Leach's Storm-PetrelOceanodroma leucorhoa (Vieillot)
Status Common in summer. Breeds. Our breeding birds arrive off Nova Scotia in early April and remain until early November, and there may be later stragglers. The earliest sighting was off Cape Sable on 6 April 1972; the earliest reported arrival at a colony, on Pearl Island, Lunenburg County, was 11 April 1938 (M.B. Pearl). However, dead birds found in oil from the tanker Arrow on Sable Island on 1 March 1973 (Brown et al. 1973) must have been alive somewhere in the region.
Fairly large numbers occur locally about the many coastal islands where they breed but are seldom seen because of the bird's nocturnal habits. Daylight hours are spent in nest burrows or at sea in search of food. However, in the gray dawn of 8 November 1913 a dozen or more were found near the mouth of the Cornwallis River, where it enters Minas Basin. They seemed to be asleep among the sedges at the edge of the tidal waters and several were caught by hand. Another unusual exception was a large flock feeding in broad daylight on 15 July 1969 at the windward (northwest) side of the Canso Causeway. Charles R.K. Allen writes: "Water dotted with them as far as the eye could see must have been several hundred at least. Many groups and singles flying low across the Causeway." Late sightings are usually of birds driven inshore or inland by winter storms. The latest definite record was the bird found at Port Philip, Cumberland County, on 29 December 1964 (A. Schurman), which was much emaciated and died the next day. However, it is likely that a flock of storm-petrels observed off Sable Island on 3 January 1966 (C. and N. Bell) were of this species.
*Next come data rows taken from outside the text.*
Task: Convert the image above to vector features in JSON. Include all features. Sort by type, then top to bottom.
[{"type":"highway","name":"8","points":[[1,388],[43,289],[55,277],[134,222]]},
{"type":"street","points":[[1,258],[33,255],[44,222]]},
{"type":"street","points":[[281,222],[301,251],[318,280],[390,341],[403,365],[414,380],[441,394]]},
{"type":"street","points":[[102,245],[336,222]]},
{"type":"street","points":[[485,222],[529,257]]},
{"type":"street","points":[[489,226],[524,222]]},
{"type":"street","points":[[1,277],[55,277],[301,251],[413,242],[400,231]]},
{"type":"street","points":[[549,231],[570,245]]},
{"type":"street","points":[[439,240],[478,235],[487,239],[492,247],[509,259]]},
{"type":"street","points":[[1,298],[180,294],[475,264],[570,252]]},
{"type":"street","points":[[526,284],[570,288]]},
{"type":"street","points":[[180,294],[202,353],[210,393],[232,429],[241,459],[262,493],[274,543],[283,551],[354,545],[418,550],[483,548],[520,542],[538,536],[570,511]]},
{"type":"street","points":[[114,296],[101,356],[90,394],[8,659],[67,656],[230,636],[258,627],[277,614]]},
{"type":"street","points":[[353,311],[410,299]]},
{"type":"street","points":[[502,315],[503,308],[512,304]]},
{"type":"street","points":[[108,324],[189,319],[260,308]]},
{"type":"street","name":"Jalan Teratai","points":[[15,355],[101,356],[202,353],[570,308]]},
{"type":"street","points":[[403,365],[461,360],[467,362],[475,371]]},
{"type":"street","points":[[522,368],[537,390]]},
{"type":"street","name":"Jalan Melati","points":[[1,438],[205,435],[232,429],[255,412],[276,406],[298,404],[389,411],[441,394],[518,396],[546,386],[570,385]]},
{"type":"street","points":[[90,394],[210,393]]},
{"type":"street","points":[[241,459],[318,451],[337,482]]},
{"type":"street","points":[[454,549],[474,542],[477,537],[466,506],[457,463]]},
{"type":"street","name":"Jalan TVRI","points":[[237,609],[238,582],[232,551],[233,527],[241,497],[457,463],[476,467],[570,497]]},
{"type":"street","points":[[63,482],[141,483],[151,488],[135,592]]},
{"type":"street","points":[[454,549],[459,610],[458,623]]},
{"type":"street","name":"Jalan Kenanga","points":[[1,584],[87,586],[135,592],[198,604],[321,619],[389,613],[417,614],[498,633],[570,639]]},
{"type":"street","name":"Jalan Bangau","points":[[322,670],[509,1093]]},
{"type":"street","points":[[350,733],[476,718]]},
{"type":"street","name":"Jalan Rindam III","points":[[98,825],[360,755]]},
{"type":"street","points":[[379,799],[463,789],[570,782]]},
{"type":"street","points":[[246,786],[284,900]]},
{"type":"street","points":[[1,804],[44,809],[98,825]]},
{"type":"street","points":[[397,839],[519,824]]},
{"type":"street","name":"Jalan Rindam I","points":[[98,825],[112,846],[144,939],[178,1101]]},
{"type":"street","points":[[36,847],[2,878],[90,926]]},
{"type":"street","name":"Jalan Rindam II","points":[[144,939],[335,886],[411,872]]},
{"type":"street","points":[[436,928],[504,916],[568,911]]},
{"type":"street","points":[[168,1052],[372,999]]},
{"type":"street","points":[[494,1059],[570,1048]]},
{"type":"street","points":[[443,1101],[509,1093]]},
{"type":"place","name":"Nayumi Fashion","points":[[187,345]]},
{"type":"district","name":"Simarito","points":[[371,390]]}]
Description Length: 20-23 cm. All plumages: A blackish brown bird with a small white rump patch that extends only a little way onto the flanks; dark gray wing coverts; forked tail; bill, legs and feet black.
Breeding Nest: Bare earth at the end of a horizontal burrow up to 1 m long. Leach's Storm-Petrels nest in colonies; most are on coastal islands, but a small colony near Louisbourg in 1954 was located on a peninsula. Egg: 1; creamy white, with a faint wreath of lavender around the larger end. The incubation is surprisingly long, 40-50 days, and is performed by both parents. On 8 June 1907 Harold F. Tufts examined two burrows on Seal Island, and found two adults but no eggs. My earliest date for a fresh egg is 12 June 1937 at Indian Island, Lunenburg County. Other egg dates are: 17 June 1944, several fresh sets; 17 July 1930, of three eggs examined, two were fresh; 28 September 1934, several burrows examined, all contained young.
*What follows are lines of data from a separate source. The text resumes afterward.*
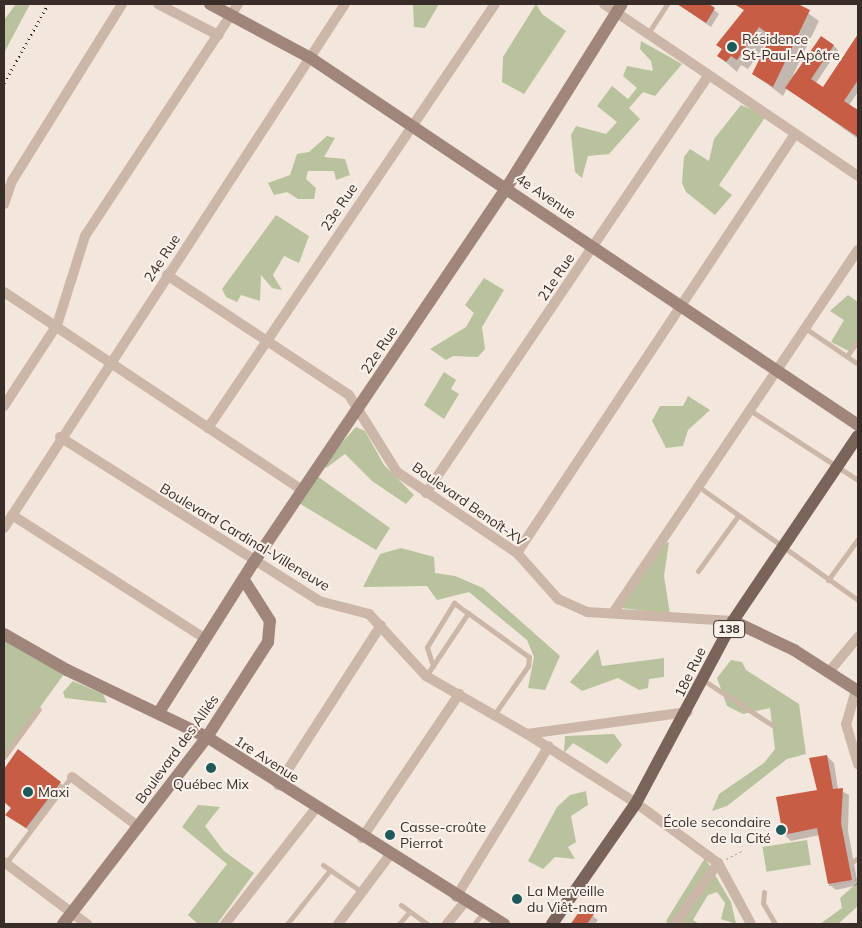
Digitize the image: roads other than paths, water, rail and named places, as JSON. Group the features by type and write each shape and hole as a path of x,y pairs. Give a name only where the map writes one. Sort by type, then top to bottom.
{"main road":[{"name":"18e Rue","path":"552,924 636,803 687,712 733,621 858,436"}],"street":[{"path":"4,204 12,181 122,4"},
{"path":"158,4 218,35"},
{"name":"4e Avenue","path":"210,4 234,9 310,57 410,126 594,245 858,425"},
{"name":"24e Rue","path":"4,528 60,437 345,4"},
{"name":"23e Rue","path":"208,428 410,126 495,4"},
{"path":"604,4 620,8 647,35 858,176"},
{"name":"22e Rue","path":"159,712 204,638 244,580 254,562 507,187 620,8"},
{"path":"4,406 57,325 85,236 234,9"},
{"name":"21e Rue","path":"426,493 708,76"},
{"path":"516,554 795,134"},
{"path":"613,613 858,250"},
{"name":"Boulevard Benoît-XV","path":"167,275 349,395 398,472 516,554 558,599 587,612 733,621 794,650 857,690"},
{"path":"4,292 111,360 208,428 303,491"},
{"name":"Boulevard Cardinal-Villeneuve","path":"60,437 254,562 319,601 369,614 426,676 549,746 636,803"},
{"path":"12,515 204,638"},
{"name":"Boulevard des Alliés","path":"63,924 139,828 207,737 268,642 270,621 244,580"},
{"path":"278,785 381,625"},
{"name":"1re Avenue","path":"4,634 67,670 159,712 207,737 278,785 390,856 460,900 504,924"},
{"path":"828,673 858,637"},
{"path":"857,690 846,724 858,764"},
{"path":"362,838 459,694"},
{"path":"527,734 687,712"},
{"path":"448,924 549,746"},
{"path":"72,776 139,828"},
{"path":"636,803 718,863 751,924"},
{"path":"225,924 316,808"},
{"path":"338,924 390,856"},
{"path":"5,863 87,924"},
{"path":"675,924 718,863"}],"lane":[{"path":"647,35 667,4"},
{"path":"805,328 858,364"},
{"path":"847,356 858,340"},
{"path":"751,411 858,480"},
{"path":"699,487 782,548 858,600"},
{"path":"698,571 738,516"},
{"path":"828,580 858,539"},
{"path":"433,666 427,647 454,604 529,657 528,666 494,715"},
{"path":"426,676 468,613"},
{"path":"703,680 772,725"},
{"path":"4,757 39,709"},
{"path":"5,863 72,776"},
{"path":"852,862 858,858"},
{"path":"324,865 362,892"},
{"path":"287,924 330,870"},
{"path":"764,892 763,903 775,924"},
{"path":"400,905 427,924"},
{"path":"399,924 409,912"},
{"path":"474,924 483,913"}],"railway":[{"path":"4,83 48,4"}],"place":[{"name":"Résidence St-Paul-Apôtre","path":"732,47"},
{"name":"Québec Mix","path":"211,768"},
{"name":"Maxi","path":"28,792"},
{"name":"École secondaire de la Cité","path":"781,830"},
{"name":"Casse-croûte Pierrot","path":"390,835"},
{"name":"La Merveille du Viêt-nam","path":"517,899"}]}
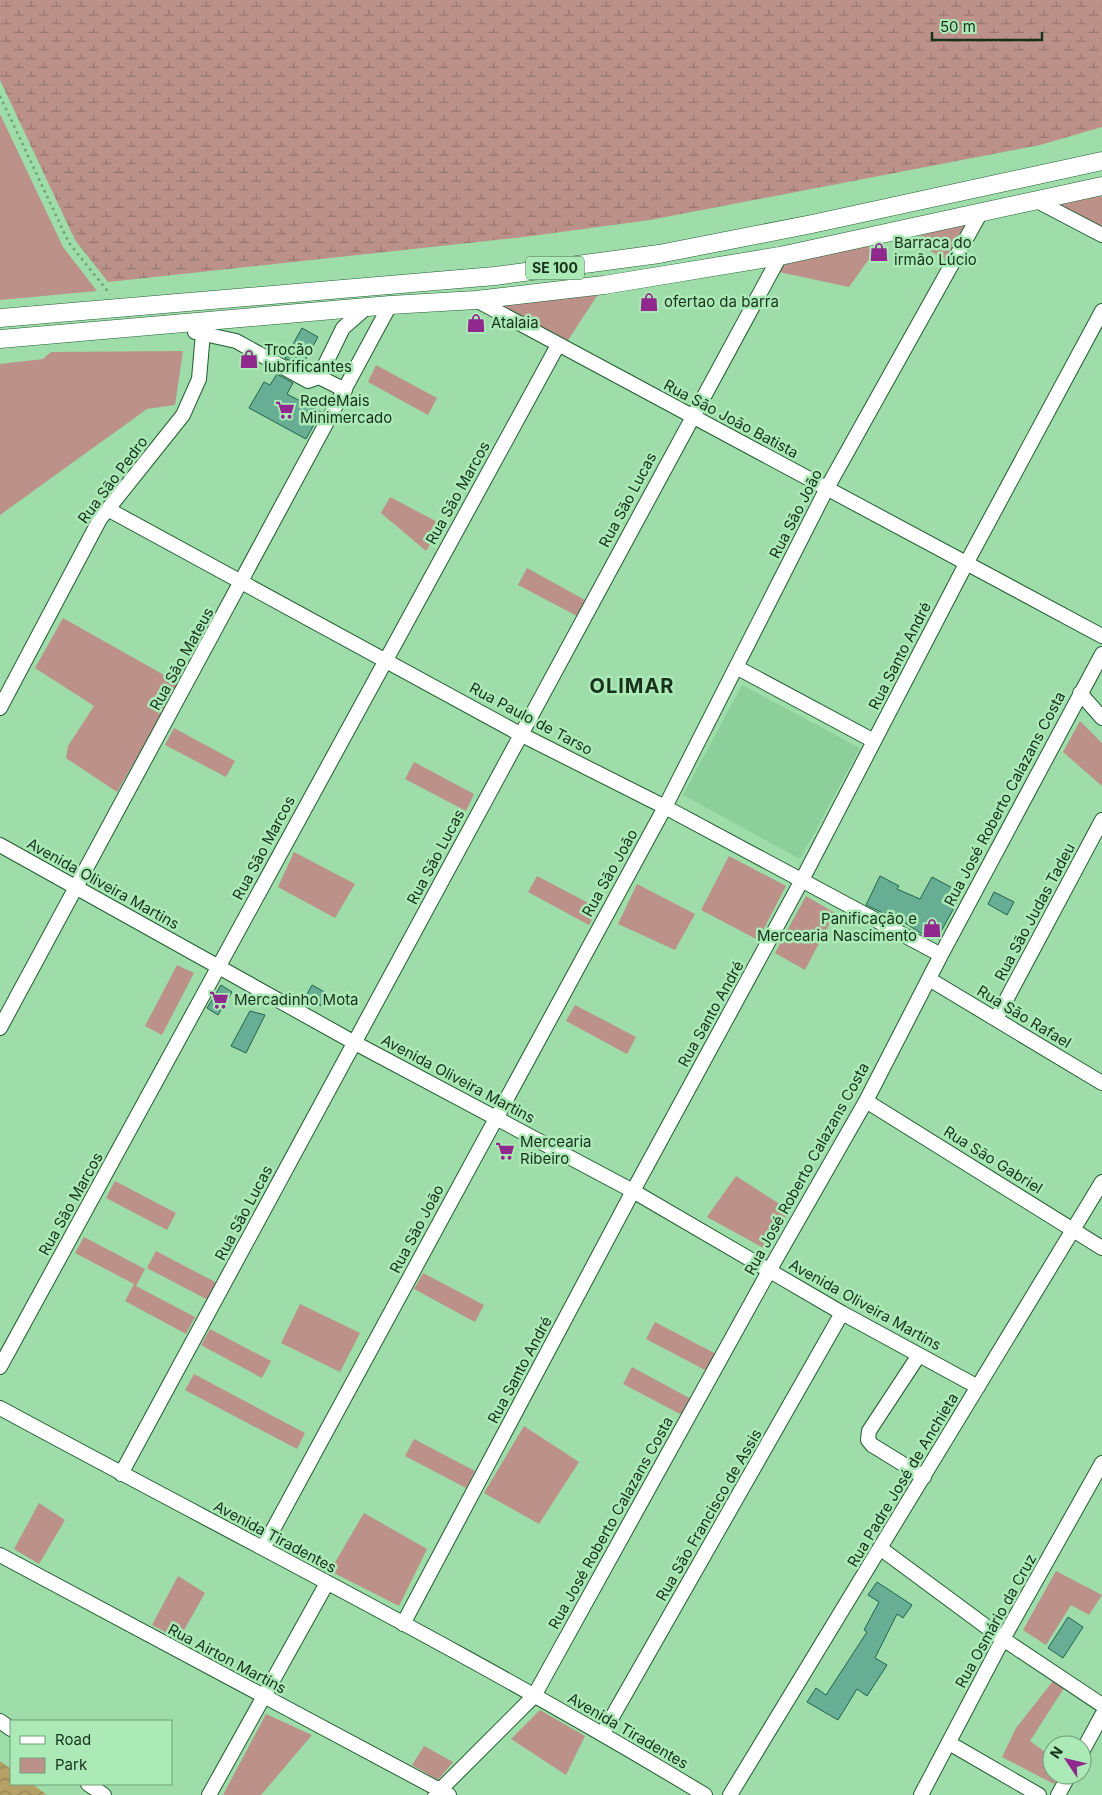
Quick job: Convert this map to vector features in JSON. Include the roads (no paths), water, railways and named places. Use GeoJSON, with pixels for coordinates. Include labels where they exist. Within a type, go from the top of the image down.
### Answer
{"type":"FeatureCollection","features":[{"type":"Feature","properties":{"kind":"main road","name":"SE 100"},"geometry":{"type":"LineString","coordinates":[[0,318],[495,276],[659,254],[812,224],[1102,161]]}},
{"type":"Feature","properties":{"kind":"main road","name":"SE 100"},"geometry":{"type":"LineString","coordinates":[[0,339],[163,324],[203,327],[367,307],[476,300],[604,285],[780,256],[1102,186]]}},
{"type":"Feature","properties":{"kind":"street"},"geometry":{"type":"LineString","coordinates":[[1037,201],[1102,235]]}},
{"type":"Feature","properties":{"kind":"street","name":"Rua São João"},"geometry":{"type":"LineString","coordinates":[[263,1548],[665,807],[827,488],[981,212]]}},
{"type":"Feature","properties":{"kind":"street","name":"Rua São Lucas"},"geometry":{"type":"LineString","coordinates":[[121,1474],[780,256]]}},
{"type":"Feature","properties":{"kind":"street","name":"Rua São João Batista"},"geometry":{"type":"LineString","coordinates":[[476,300],[1102,636]]}},
{"type":"Feature","properties":{"kind":"street","name":"Rua São Mateus"},"geometry":{"type":"LineString","coordinates":[[0,1028],[390,305]]}},
{"type":"Feature","properties":{"kind":"street"},"geometry":{"type":"LineString","coordinates":[[203,327],[236,342],[308,381],[319,377],[343,328],[367,307]]}},
{"type":"Feature","properties":{"kind":"street","name":"Rua Santo André"},"geometry":{"type":"LineString","coordinates":[[403,1624],[633,1191],[802,880],[967,562],[1102,311]]}},
{"type":"Feature","properties":{"kind":"street","name":"Rua São Pedro"},"geometry":{"type":"LineString","coordinates":[[0,708],[100,519],[183,415],[199,379],[203,327]]}},
{"type":"Feature","properties":{"kind":"street","name":"Rua São Marcos"},"geometry":{"type":"LineString","coordinates":[[0,1367],[385,658],[558,345]]}},
{"type":"Feature","properties":{"kind":"street"},"geometry":{"type":"LineString","coordinates":[[319,377],[345,390]]}},
{"type":"Feature","properties":{"kind":"street","name":"Rua Paulo de Tarso"},"geometry":{"type":"LineString","coordinates":[[110,507],[113,512],[385,658],[520,734],[665,807],[941,955]]}},
{"type":"Feature","properties":{"kind":"street","name":"Rua José Roberto Calazans Costa"},"geometry":{"type":"LineString","coordinates":[[534,1696],[769,1270],[866,1101],[941,955],[1102,654]]}},
{"type":"Feature","properties":{"kind":"street"},"geometry":{"type":"LineString","coordinates":[[736,668],[874,742]]}},
{"type":"Feature","properties":{"kind":"street"},"geometry":{"type":"LineString","coordinates":[[1080,692],[1102,718]]}},
{"type":"Feature","properties":{"kind":"street","name":"Rua São Judas Tadeu"},"geometry":{"type":"LineString","coordinates":[[996,1019],[1102,820]]}},
{"type":"Feature","properties":{"kind":"street","name":"Avenida Oliveira Martins"},"geometry":{"type":"LineString","coordinates":[[0,845],[355,1043],[633,1191],[842,1313],[978,1387]]}},
{"type":"Feature","properties":{"kind":"street","name":"Rua São Rafael"},"geometry":{"type":"LineString","coordinates":[[929,979],[1102,1083]]}},
{"type":"Feature","properties":{"kind":"street","name":"Rua São Gabriel"},"geometry":{"type":"LineString","coordinates":[[866,1101],[1102,1248]]}},
{"type":"Feature","properties":{"kind":"street","name":"Rua Padre José de Anchieta"},"geometry":{"type":"LineString","coordinates":[[730,1795],[1102,1182]]}},
{"type":"Feature","properties":{"kind":"street","name":"Rua São Francisco de Assis"},"geometry":{"type":"LineString","coordinates":[[603,1733],[842,1313]]}},
{"type":"Feature","properties":{"kind":"street"},"geometry":{"type":"LineString","coordinates":[[918,1355],[869,1431],[868,1440],[872,1445],[924,1476]]}},
{"type":"Feature","properties":{"kind":"street","name":"Avenida Tiradentes"},"geometry":{"type":"LineString","coordinates":[[0,1408],[263,1548],[603,1733],[705,1795]]}},
{"type":"Feature","properties":{"kind":"street","name":"Rua Osmário da Cruz"},"geometry":{"type":"LineString","coordinates":[[921,1795],[1003,1638],[1102,1463]]}},
{"type":"Feature","properties":{"kind":"street"},"geometry":{"type":"LineString","coordinates":[[880,1548],[1003,1638],[1102,1705]]}},
{"type":"Feature","properties":{"kind":"street","name":"Rua Airton Martins"},"geometry":{"type":"LineString","coordinates":[[0,1555],[441,1793]]}},
{"type":"Feature","properties":{"kind":"street"},"geometry":{"type":"LineString","coordinates":[[209,1795],[265,1698],[327,1584]]}},
{"type":"Feature","properties":{"kind":"street"},"geometry":{"type":"LineString","coordinates":[[441,1793],[534,1696]]}},
{"type":"Feature","properties":{"kind":"street"},"geometry":{"type":"LineString","coordinates":[[1097,1738],[1102,1715]]}},
{"type":"Feature","properties":{"kind":"street"},"geometry":{"type":"LineString","coordinates":[[949,1742],[1039,1795]]}},
{"type":"Feature","properties":{"kind":"street"},"geometry":{"type":"LineString","coordinates":[[89,1785],[104,1795]]}},
{"type":"Feature","properties":{"kind":"water"},"geometry":{"type":"Polygon","coordinates":[[[0,1761],[10,1768],[10,1785],[33,1785],[47,1795],[0,1795],[0,1761]]]}},
{"type":"Feature","properties":{"kind":"place","name":"Barraca do irmão Lúcio"},"geometry":{"type":"Point","coordinates":[879,252]}},
{"type":"Feature","properties":{"kind":"place","name":"ofertao da barra"},"geometry":{"type":"Point","coordinates":[649,302]}},
{"type":"Feature","properties":{"kind":"place","name":"Atalaia"},"geometry":{"type":"Point","coordinates":[476,323]}},
{"type":"Feature","properties":{"kind":"place","name":"Trocão lubrificantes"},"geometry":{"type":"Point","coordinates":[249,359]}},
{"type":"Feature","properties":{"kind":"place","name":"RedeMais Minimercado"},"geometry":{"type":"Point","coordinates":[285,410]}},
{"type":"Feature","properties":{"kind":"place","name":"Panificação e Mercearia Nascimento"},"geometry":{"type":"Point","coordinates":[932,928]}},
{"type":"Feature","properties":{"kind":"place","name":"Mercadinho Mota"},"geometry":{"type":"Point","coordinates":[219,1000]}},
{"type":"Feature","properties":{"kind":"place","name":"Mercearia Ribeiro"},"geometry":{"type":"Point","coordinates":[505,1151]}},
{"type":"Feature","properties":{"kind":"district","name":"OLIMAR"},"geometry":{"type":"Point","coordinates":[632,686]}}]}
Range Most of the North Atlantic population breeds in eastern Newfoundland. Its range extends from Massachusetts to southeastern Labrador, and small colonies exist in Iceland, the Faeroes, Scotland and Norway. It also breeds in the North Pacific. It winters at sea, probably in the tropics.
Remarks The forked tail and black (not yellow) webs to the feet are often cited as field marks that separate Leach's Storm-Petrel from Wilson's Storm-Petrel, but these are of little use at sea. However, the long, almost tern-like wings of Leach's Storm-Petrel and its erratic, bounding flight are distinctive.
Storm-petrels, better known to many as "Mother Carey's chickens" or "careys," were sometimes disliked by the keepers of island lighthouses, who were often wholly dependent on rain water for domestic use. They stored the water in hogsheads placed to catch it as it ran off the roofs of their buildings. The petrels, flying about in numbers at night, dropped excrement on the roofs, which seriously contaminated the water. To remedy this situation, house cats were turned loose to kill large numbers of the defenceless birds at night about the entrances to their burrows. Fortunately for the birds, most of these islands are now automated and no longer occupied by lightkeeping personnel.